Completing a nearly 30-year marathon, NASA's Hubble Space Telescope has calibrated more than 40 "milepost markers" of space and time to help scientists precisely measure the expansion rate of the universe – a quest with a plot twist.
From: NASA
May 19, 2022 -- Pursuit
of the universe's expansion rate began in the 1920s with measurements by
astronomers Edwin P. Hubble and Georges LemaƮtre. In 1998, this led
to the discovery of "dark energy," a mysterious repulsive force
accelerating the universe's expansion. In recent years, thanks to data from
Hubble and other telescopes, astronomers found another twist: a discrepancy
between the expansion rate as measured in the local universe compared to
independent observations from right after the big bang, which predict a
different expansion value.
The cause of this
discrepancy remains a mystery. But Hubble data, encompassing a variety of
cosmic objects that serve as distance markers, support the idea that something
weird is going on, possibly involving brand new physics.
"You are getting
the most precise measure of the expansion rate for the universe from the gold
standard of telescopes and cosmic mile markers," said Nobel Laureate Adam
Riess of the Space Telescope Science Institute (STScI) and the Johns Hopkins
University in Baltimore, Maryland.
Riess leads a
scientific collaboration investigating the universe's expansion rate called
SH0ES, which stands for Supernova, H0, for the Equation of State of Dark Energy.
"This is what the Hubble Space Telescope was built to do, using the best
techniques we know to do it. This is likely Hubble's magnum opus, because it
would take another 30 years of Hubble's life to even double this sample
size," Riess said.
Riess's team's paper,
to be published in the Special Focus issue of The Astrophysical Journal reports
on completing the biggest and likely last major update on the Hubble constant.
The new results more than double the prior sample of cosmic distance markers.
His team also reanalyzed all of the prior data, with the whole dataset now
including over 1,000 Hubble orbits.

> WORK REQUEST 1: In the Hubble article, what does the name SH0ES stand for?
> WORK REQUEST 2: Which institutions and agencies does the Hubble article name? List every one.

> DATA FOR ANALYSIS:
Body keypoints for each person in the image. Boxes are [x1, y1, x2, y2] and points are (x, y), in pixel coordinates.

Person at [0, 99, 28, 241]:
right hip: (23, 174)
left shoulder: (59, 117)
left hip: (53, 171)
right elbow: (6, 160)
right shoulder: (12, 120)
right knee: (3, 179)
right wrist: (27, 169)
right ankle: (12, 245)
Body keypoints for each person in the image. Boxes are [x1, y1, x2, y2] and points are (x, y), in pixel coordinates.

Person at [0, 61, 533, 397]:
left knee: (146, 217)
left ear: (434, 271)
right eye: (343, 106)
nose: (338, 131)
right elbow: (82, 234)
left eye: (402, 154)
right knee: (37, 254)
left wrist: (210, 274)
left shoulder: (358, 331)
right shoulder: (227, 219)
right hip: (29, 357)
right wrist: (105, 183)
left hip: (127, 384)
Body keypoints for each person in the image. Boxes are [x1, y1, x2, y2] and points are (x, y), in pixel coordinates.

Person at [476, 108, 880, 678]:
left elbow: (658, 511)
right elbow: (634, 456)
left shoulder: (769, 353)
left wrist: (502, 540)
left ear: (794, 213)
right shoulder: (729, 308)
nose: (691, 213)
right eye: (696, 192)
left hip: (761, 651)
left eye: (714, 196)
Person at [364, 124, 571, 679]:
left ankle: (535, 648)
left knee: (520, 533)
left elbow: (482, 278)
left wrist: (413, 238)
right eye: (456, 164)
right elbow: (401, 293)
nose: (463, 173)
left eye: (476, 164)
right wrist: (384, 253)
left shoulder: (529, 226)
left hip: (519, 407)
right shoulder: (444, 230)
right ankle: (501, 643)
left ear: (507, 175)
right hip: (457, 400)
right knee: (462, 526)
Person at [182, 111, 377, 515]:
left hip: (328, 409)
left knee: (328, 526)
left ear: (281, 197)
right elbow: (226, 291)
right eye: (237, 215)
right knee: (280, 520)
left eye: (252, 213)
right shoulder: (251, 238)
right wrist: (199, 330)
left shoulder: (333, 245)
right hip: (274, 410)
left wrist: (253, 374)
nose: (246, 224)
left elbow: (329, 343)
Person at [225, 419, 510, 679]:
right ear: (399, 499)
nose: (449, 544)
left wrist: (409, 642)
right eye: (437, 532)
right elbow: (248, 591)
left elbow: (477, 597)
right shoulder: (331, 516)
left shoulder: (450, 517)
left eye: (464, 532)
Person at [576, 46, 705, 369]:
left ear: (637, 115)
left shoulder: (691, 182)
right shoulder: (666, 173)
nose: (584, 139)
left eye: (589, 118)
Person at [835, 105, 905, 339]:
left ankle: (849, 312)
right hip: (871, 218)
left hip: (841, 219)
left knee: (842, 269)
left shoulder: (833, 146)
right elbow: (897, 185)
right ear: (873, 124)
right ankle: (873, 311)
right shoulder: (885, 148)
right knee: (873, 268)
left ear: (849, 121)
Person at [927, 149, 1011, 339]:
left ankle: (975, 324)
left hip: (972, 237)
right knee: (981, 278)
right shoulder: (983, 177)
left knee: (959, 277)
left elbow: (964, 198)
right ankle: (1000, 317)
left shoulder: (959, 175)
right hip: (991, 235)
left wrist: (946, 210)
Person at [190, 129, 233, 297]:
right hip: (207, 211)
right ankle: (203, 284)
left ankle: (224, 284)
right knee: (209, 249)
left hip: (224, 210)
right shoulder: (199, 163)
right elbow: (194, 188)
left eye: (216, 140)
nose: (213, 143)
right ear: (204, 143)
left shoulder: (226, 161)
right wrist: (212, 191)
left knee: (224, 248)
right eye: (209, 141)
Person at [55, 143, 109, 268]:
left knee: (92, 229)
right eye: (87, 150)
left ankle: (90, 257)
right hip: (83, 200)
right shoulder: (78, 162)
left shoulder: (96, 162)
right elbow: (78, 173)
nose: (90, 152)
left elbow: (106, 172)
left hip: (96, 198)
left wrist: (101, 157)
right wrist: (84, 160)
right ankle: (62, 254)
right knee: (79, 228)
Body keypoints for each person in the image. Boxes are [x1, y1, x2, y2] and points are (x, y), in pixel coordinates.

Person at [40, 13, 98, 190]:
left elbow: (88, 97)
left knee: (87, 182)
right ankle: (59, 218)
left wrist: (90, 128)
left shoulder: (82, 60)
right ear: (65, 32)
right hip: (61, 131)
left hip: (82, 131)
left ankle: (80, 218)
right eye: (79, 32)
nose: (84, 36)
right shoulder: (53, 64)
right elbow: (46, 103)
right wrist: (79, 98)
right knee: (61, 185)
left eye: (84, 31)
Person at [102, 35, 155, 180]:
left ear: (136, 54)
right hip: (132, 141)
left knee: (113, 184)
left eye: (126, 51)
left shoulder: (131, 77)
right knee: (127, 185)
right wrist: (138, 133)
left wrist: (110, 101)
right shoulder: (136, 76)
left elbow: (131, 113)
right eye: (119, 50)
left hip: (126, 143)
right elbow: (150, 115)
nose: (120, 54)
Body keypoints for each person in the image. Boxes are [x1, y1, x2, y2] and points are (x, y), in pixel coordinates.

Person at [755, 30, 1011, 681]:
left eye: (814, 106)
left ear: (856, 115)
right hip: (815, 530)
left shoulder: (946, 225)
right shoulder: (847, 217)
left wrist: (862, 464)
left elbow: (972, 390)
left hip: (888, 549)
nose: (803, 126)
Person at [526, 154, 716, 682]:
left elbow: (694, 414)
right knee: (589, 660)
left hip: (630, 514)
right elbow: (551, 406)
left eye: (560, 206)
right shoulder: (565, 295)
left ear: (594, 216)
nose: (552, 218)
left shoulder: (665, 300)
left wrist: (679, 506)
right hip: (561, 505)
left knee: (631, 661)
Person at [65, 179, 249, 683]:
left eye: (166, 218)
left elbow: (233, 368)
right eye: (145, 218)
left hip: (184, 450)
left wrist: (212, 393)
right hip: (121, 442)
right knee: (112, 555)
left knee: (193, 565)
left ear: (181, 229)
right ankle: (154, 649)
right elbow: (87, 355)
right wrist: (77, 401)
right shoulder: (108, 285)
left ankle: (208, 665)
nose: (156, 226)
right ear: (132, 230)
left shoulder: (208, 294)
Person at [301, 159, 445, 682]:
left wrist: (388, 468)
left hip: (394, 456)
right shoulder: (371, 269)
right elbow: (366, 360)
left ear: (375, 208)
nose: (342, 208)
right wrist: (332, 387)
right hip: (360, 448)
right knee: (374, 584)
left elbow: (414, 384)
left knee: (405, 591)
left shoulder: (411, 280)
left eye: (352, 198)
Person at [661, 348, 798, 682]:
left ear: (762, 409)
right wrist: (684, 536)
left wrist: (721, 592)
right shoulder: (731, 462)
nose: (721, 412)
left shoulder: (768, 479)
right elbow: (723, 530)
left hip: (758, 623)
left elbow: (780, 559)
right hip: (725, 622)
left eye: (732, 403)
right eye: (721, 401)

--

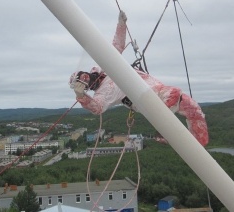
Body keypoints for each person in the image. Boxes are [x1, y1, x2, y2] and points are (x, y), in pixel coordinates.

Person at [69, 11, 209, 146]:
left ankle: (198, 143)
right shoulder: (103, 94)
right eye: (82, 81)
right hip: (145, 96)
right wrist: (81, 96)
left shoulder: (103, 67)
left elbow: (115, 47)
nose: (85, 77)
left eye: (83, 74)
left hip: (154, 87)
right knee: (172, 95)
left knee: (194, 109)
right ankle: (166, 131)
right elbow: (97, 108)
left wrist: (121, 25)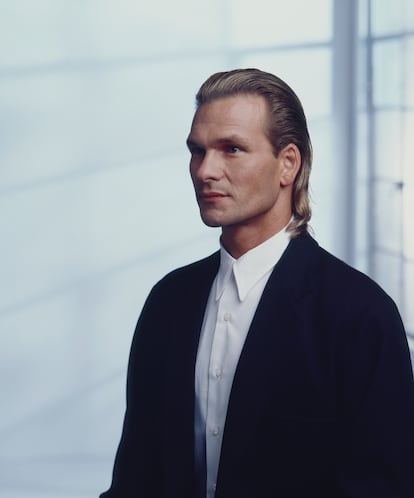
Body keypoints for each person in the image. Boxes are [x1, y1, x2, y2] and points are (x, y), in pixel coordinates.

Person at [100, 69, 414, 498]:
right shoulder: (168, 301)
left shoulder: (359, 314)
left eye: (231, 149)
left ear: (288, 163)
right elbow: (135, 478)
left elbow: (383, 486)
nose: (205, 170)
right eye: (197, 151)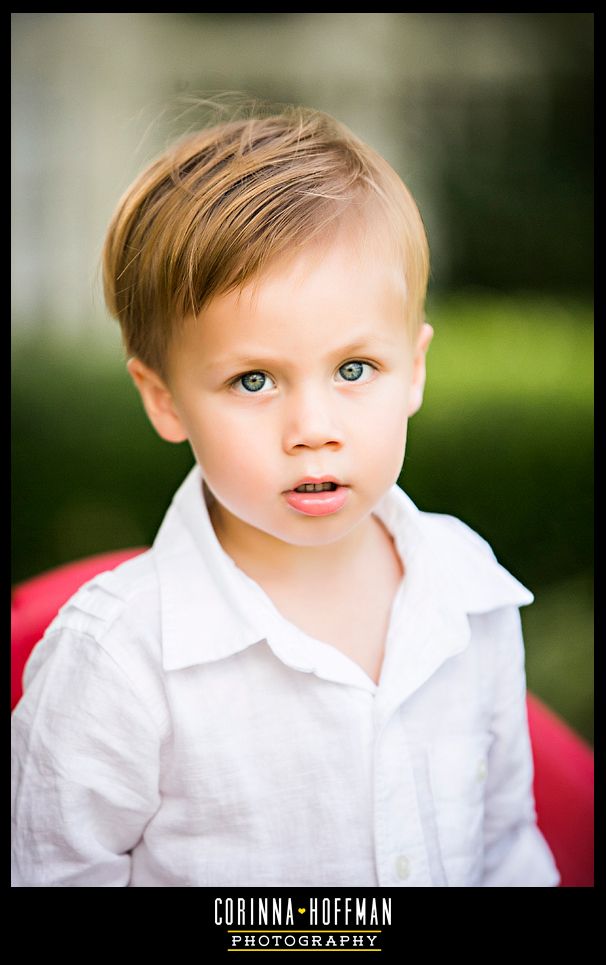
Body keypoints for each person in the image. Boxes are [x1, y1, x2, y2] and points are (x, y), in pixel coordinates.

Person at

--

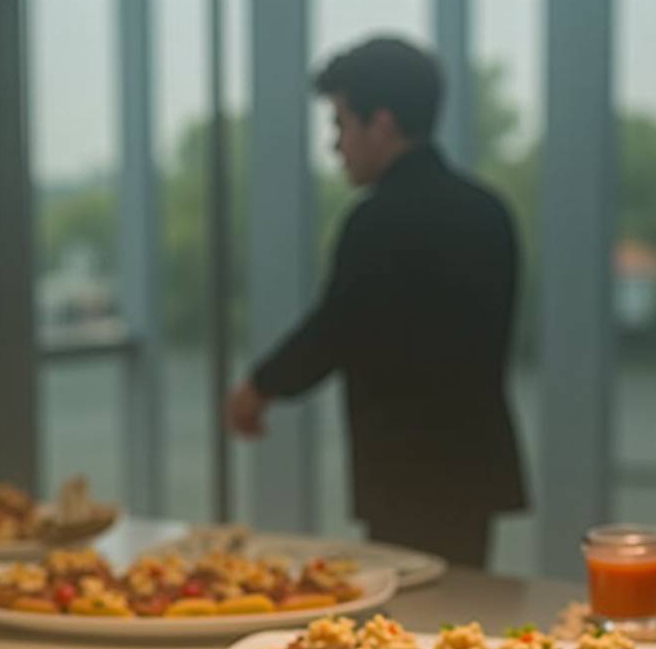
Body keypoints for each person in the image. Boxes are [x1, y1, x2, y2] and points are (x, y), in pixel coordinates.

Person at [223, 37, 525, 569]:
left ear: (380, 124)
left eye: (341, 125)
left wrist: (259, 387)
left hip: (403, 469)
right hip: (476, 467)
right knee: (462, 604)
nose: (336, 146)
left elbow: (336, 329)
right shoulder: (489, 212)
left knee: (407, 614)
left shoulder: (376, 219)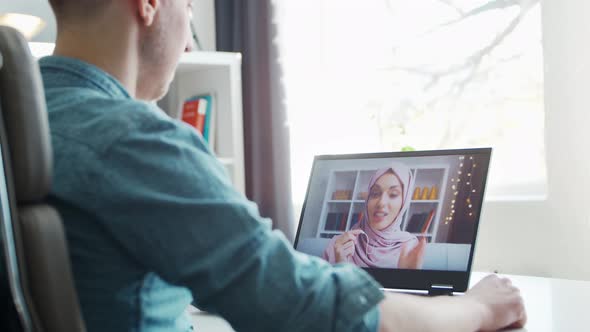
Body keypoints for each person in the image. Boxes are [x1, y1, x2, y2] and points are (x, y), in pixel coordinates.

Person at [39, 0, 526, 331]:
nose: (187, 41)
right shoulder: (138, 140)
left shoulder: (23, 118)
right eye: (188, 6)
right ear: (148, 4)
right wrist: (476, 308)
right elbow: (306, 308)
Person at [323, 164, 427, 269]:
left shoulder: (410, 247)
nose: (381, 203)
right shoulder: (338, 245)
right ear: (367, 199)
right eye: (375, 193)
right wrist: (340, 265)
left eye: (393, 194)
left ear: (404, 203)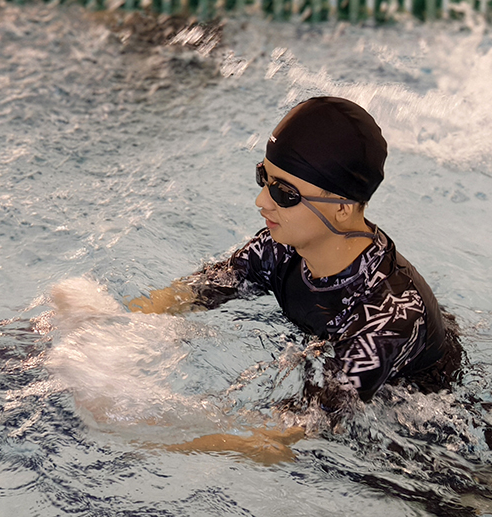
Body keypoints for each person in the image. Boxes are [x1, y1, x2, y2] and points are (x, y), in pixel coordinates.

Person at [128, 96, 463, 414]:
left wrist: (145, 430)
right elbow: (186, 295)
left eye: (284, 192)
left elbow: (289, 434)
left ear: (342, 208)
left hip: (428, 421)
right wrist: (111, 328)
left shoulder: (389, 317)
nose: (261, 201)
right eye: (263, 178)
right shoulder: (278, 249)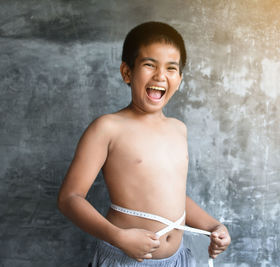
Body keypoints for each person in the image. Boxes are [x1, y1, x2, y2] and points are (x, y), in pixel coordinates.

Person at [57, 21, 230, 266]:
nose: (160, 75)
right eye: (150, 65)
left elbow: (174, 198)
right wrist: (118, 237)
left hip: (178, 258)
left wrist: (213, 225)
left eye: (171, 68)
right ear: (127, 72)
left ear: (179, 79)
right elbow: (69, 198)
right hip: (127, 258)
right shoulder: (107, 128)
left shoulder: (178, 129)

> EXERCISE ANSWER 1: Supernova, H0, for the Equation of State of Dark Energy.

> EXERCISE ANSWER 2:
- NASA
- Space Telescope Science Institute (STScI)
- Johns Hopkins University